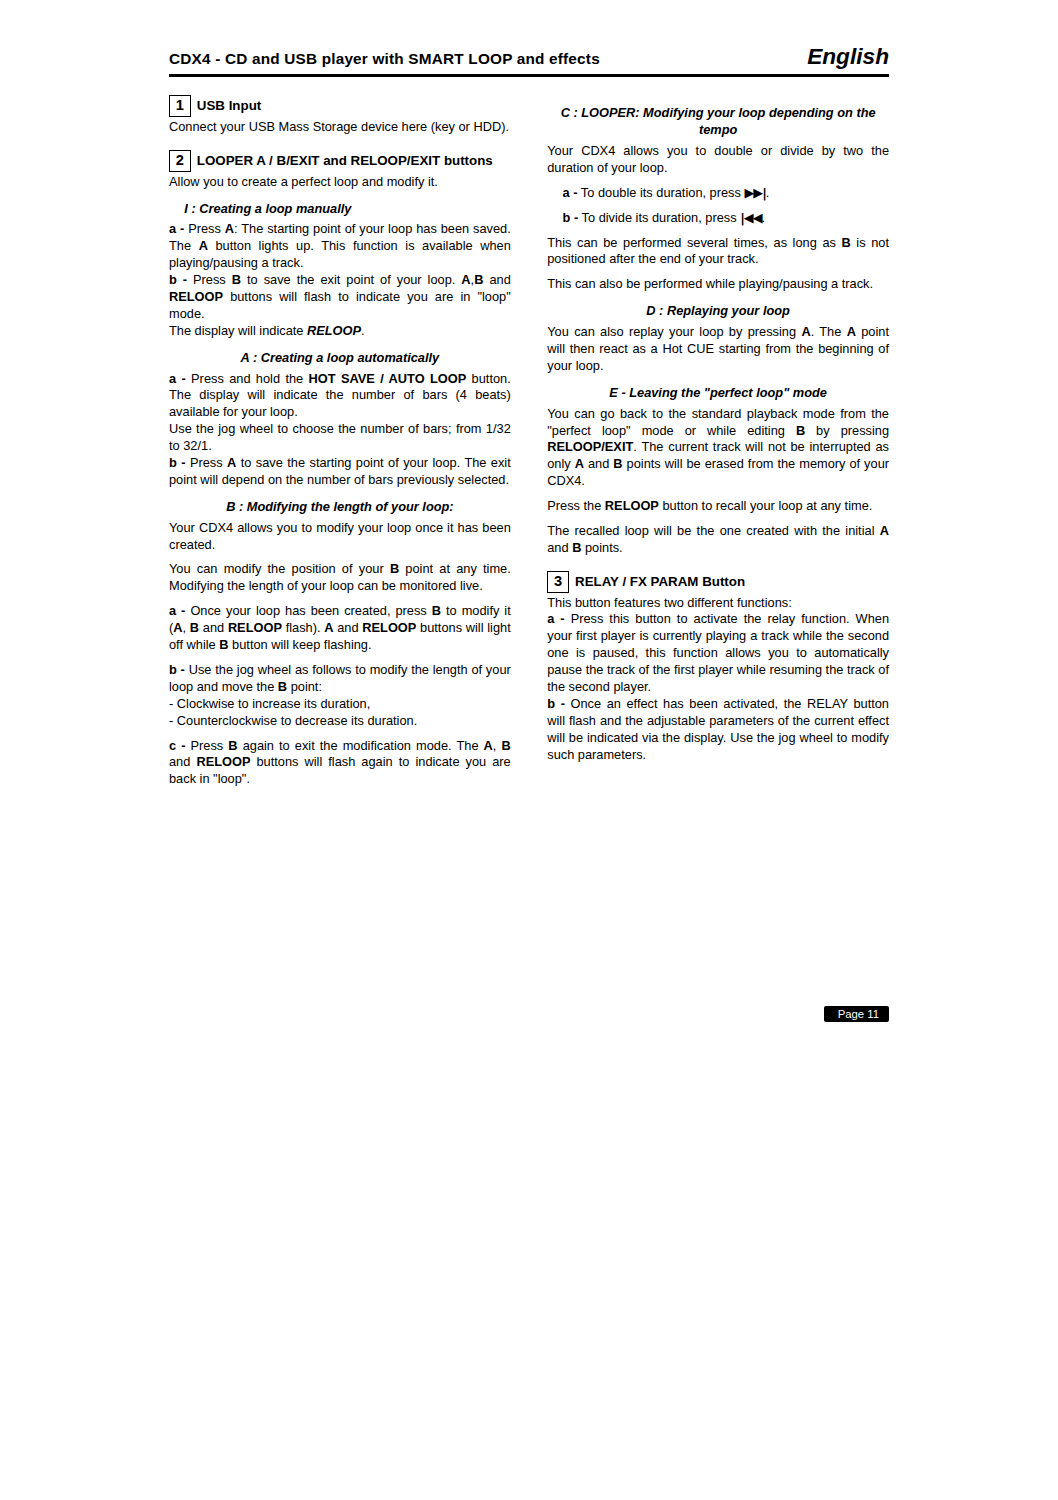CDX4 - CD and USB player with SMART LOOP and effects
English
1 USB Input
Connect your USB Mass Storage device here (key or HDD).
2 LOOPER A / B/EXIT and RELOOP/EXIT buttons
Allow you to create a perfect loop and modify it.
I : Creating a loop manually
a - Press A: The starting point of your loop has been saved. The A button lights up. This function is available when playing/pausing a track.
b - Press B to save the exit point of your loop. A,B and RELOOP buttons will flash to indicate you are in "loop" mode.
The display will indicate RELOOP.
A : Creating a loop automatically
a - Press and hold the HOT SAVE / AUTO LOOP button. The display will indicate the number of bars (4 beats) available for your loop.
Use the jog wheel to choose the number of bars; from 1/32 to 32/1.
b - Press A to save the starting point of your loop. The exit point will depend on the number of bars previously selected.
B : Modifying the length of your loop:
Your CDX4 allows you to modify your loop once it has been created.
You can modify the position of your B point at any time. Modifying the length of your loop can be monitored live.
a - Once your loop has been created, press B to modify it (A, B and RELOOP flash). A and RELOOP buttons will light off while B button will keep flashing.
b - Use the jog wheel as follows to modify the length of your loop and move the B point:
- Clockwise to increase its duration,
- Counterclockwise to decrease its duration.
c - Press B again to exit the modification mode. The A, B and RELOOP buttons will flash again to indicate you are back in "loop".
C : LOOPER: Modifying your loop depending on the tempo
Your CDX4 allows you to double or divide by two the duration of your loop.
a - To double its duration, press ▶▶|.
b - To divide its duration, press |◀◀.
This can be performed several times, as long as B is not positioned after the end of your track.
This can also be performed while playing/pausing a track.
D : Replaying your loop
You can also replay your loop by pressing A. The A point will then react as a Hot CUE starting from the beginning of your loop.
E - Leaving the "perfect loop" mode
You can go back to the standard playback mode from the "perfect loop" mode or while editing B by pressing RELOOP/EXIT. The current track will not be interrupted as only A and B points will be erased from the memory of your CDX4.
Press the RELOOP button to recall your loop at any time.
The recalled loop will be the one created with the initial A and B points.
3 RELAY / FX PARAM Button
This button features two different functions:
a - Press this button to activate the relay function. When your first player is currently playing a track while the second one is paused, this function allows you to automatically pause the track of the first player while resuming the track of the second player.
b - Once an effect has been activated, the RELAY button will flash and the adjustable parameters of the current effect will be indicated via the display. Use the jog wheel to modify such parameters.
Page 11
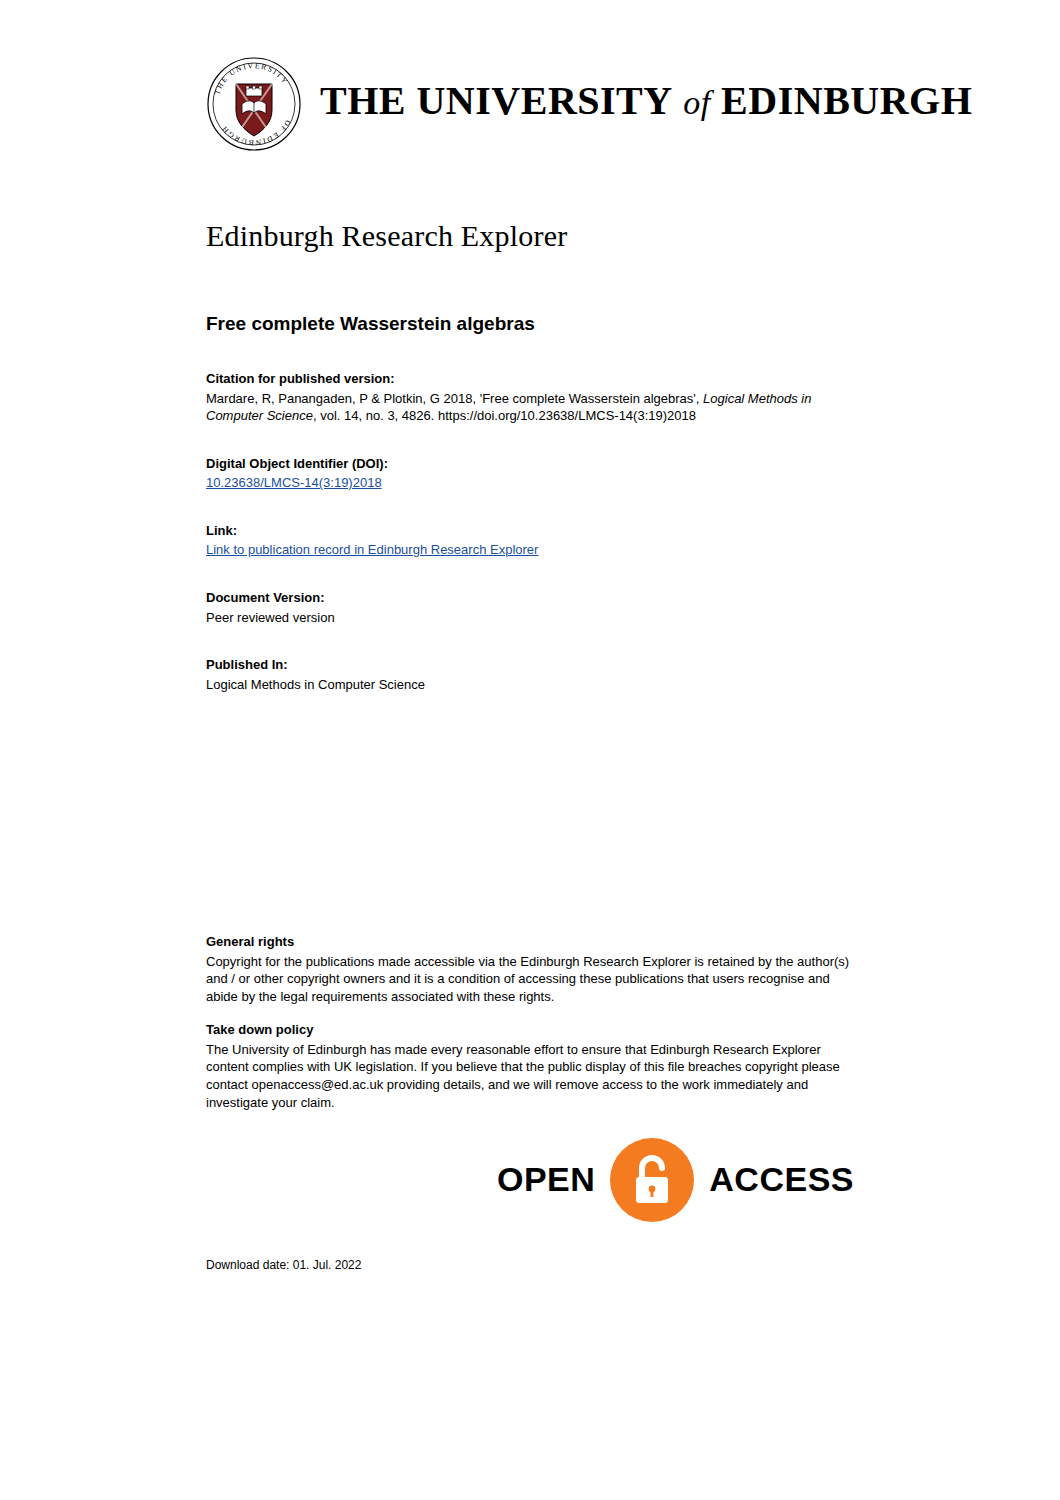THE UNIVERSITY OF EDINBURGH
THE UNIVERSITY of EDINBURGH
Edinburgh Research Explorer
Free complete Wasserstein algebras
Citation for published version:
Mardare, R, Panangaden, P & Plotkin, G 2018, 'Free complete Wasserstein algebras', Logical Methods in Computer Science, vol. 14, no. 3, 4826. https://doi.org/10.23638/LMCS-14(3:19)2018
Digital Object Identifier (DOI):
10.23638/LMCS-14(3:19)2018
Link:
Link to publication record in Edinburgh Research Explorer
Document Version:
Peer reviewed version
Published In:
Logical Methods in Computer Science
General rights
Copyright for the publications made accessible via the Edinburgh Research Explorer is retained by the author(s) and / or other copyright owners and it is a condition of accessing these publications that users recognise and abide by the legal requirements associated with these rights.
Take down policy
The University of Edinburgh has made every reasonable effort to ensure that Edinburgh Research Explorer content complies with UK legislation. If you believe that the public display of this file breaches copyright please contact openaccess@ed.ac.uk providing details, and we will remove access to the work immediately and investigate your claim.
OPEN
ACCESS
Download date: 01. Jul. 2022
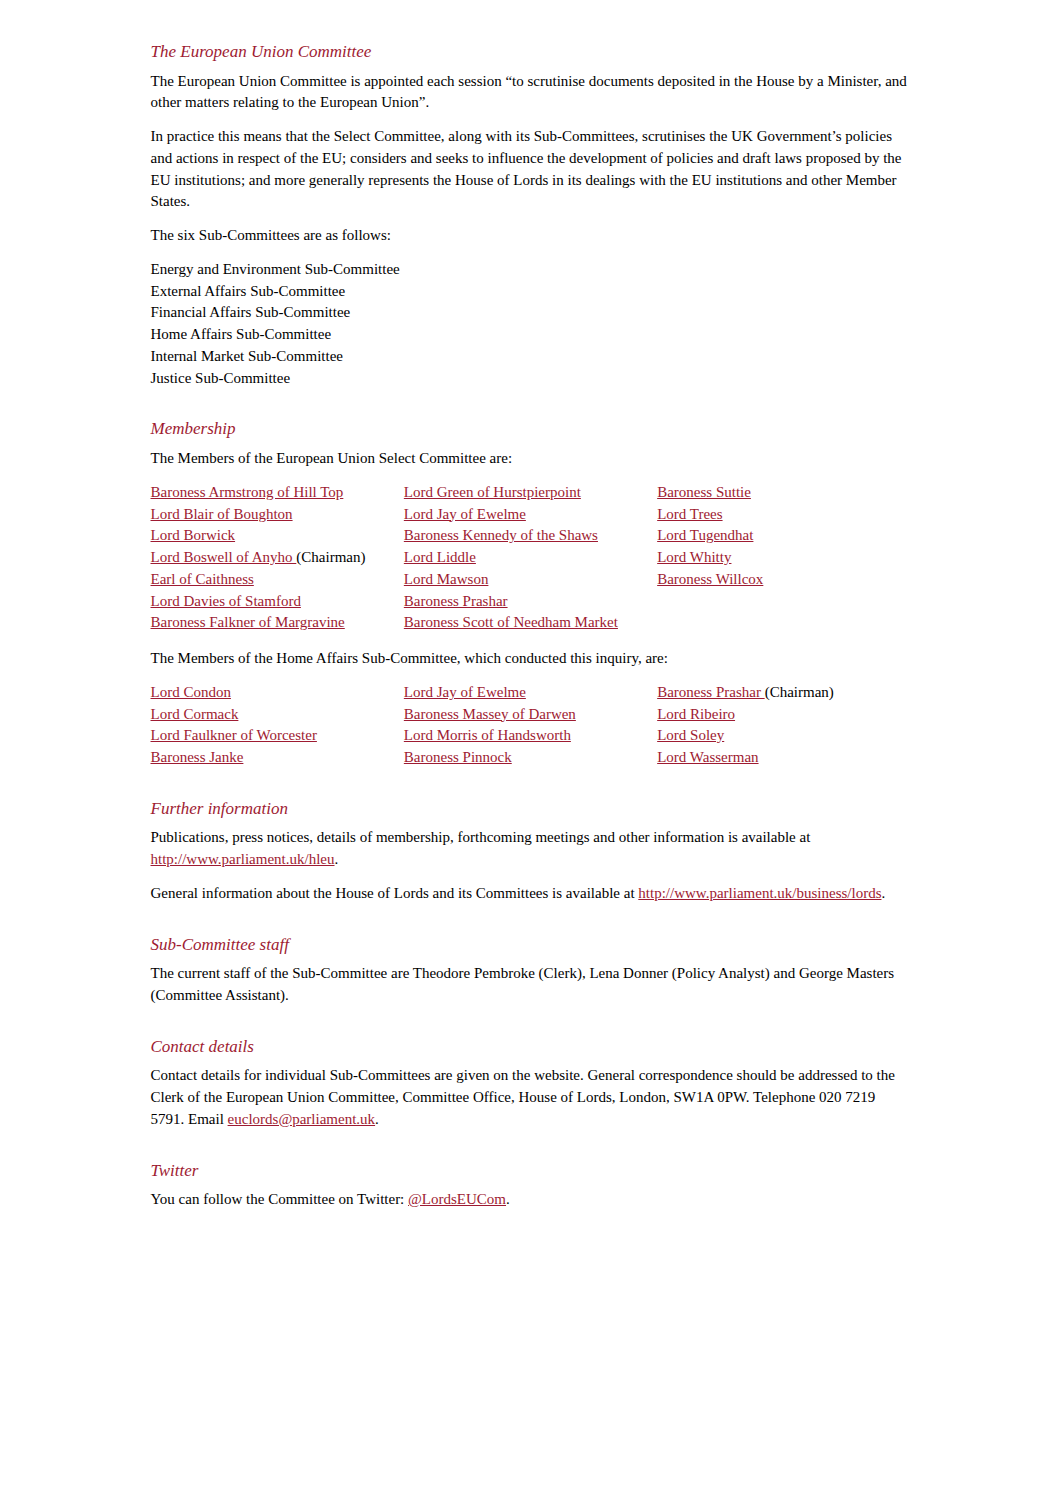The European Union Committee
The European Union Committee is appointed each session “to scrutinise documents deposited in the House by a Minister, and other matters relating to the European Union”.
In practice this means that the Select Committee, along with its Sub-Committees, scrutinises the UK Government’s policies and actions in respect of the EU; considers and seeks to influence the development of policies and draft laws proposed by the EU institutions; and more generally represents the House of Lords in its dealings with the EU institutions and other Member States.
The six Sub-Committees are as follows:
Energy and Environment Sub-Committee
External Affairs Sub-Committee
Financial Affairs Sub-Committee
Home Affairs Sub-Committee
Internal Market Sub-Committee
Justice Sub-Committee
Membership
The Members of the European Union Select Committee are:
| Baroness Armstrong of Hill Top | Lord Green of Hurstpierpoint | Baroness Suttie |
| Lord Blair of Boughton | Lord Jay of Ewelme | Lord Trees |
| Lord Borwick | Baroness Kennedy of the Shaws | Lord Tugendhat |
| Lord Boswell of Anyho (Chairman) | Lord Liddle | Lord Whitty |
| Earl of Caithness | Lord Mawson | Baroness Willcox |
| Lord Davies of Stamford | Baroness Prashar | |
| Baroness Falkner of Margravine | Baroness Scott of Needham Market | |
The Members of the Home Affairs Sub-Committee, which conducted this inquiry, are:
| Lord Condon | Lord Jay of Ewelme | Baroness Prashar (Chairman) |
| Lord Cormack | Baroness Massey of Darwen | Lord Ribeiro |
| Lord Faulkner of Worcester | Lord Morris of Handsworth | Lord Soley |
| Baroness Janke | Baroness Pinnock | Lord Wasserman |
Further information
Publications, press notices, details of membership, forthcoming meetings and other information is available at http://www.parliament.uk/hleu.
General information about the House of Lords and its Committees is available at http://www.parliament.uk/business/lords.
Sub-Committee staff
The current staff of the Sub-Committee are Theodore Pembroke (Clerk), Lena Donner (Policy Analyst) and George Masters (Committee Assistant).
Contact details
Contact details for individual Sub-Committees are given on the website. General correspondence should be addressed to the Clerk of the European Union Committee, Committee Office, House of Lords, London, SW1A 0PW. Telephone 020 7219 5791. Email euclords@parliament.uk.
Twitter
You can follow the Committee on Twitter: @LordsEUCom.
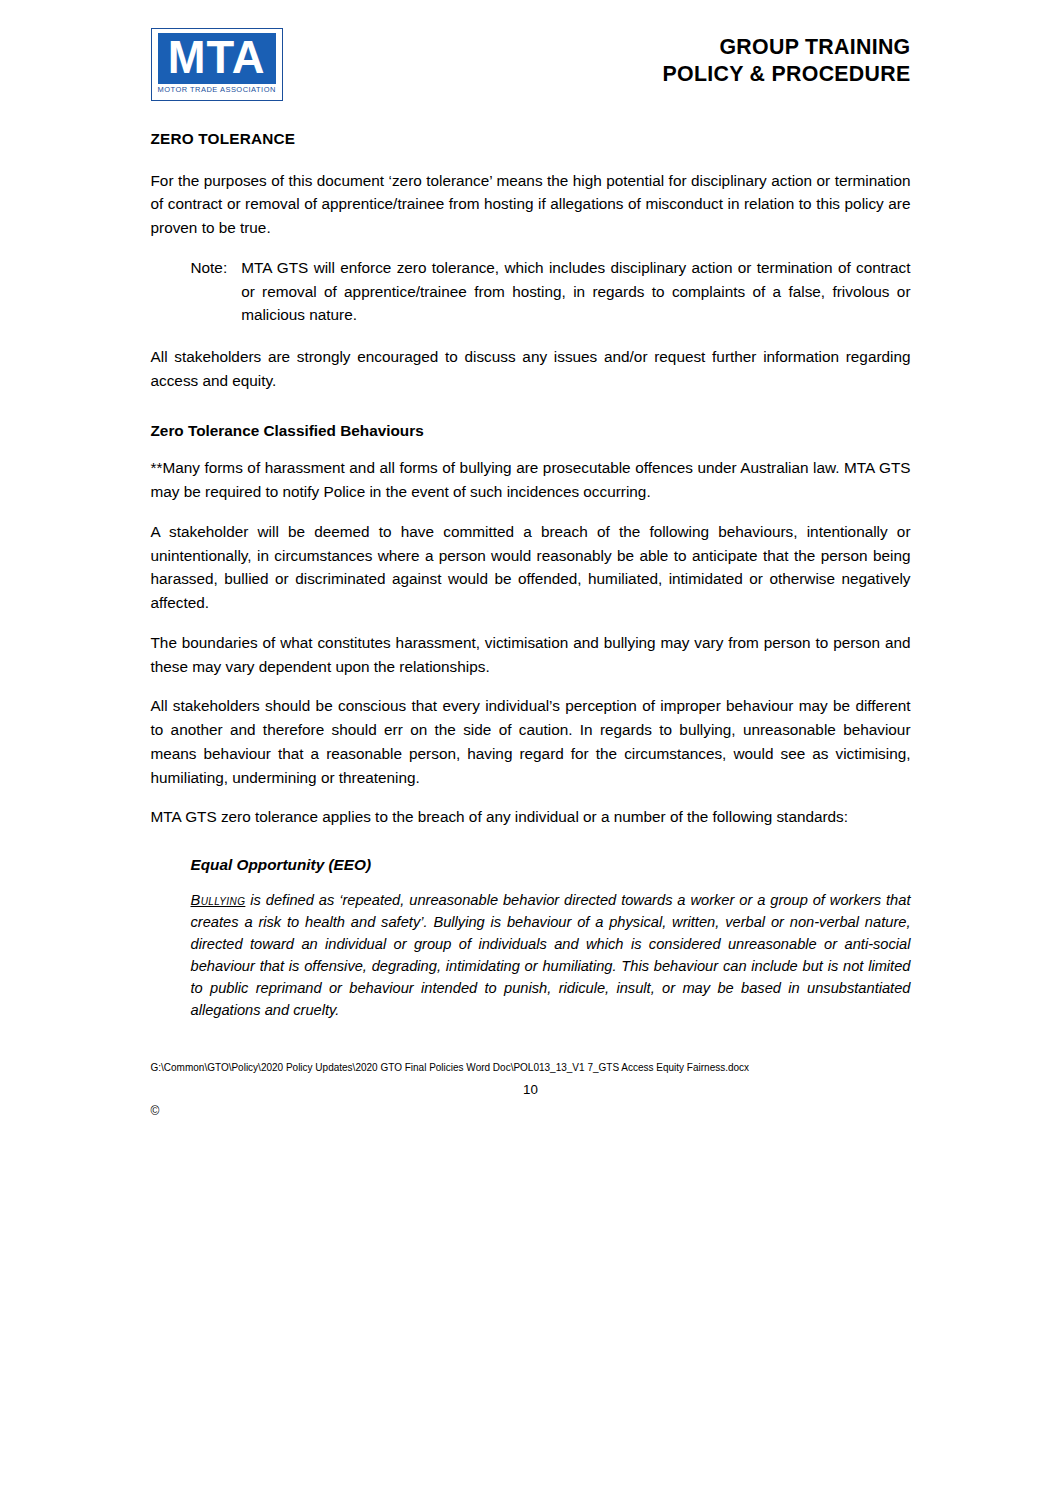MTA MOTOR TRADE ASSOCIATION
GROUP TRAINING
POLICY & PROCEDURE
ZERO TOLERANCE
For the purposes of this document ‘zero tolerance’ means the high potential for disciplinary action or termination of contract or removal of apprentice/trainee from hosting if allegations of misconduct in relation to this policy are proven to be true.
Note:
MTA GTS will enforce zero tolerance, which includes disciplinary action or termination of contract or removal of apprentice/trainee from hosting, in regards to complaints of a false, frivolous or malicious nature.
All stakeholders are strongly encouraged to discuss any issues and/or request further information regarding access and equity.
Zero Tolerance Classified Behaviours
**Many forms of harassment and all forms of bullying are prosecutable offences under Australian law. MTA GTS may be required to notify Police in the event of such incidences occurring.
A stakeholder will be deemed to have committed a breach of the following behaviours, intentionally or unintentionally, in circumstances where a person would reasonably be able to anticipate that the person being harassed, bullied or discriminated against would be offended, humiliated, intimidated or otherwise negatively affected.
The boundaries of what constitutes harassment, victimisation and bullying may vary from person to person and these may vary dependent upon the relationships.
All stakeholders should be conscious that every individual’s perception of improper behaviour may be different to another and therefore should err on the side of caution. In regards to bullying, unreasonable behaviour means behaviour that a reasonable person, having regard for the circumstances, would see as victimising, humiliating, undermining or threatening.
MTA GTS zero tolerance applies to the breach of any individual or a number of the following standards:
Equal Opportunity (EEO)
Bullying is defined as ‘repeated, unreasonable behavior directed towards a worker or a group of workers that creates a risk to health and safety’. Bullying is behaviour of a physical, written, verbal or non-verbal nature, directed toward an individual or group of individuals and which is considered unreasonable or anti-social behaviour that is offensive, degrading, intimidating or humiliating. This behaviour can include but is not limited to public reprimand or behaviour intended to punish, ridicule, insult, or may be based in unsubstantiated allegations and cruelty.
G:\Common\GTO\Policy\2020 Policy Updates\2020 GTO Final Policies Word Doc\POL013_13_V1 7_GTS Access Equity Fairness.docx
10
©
════════════════
◆ **WHAT IS BEING ASKED**:
Quote the data above from the line containing "In practice this" to the line containing "Needham Market | |", inclusive, and stop.

◆ **EXERCISE OUTPUT**:
In practice this means that the Select Committee, along with its Sub-Committees, scrutinises the UK Government’s policies and actions in respect of the EU; considers and seeks to influence the development of policies and draft laws proposed by the EU institutions; and more generally represents the House of Lords in its dealings with the EU institutions and other Member States.
The six Sub-Committees are as follows:
Energy and Environment Sub-Committee
External Affairs Sub-Committee
Financial Affairs Sub-Committee
Home Affairs Sub-Committee
Internal Market Sub-Committee
Justice Sub-Committee
Membership
The Members of the European Union Select Committee are:
| Baroness Armstrong of Hill Top | Lord Green of Hurstpierpoint | Baroness Suttie |
| Lord Blair of Boughton | Lord Jay of Ewelme | Lord Trees |
| Lord Borwick | Baroness Kennedy of the Shaws | Lord Tugendhat |
| Lord Boswell of Anyho (Chairman) | Lord Liddle | Lord Whitty |
| Earl of Caithness | Lord Mawson | Baroness Willcox |
| Lord Davies of Stamford | Baroness Prashar | |
| Baroness Falkner of Margravine | Baroness Scott of Needham Market | |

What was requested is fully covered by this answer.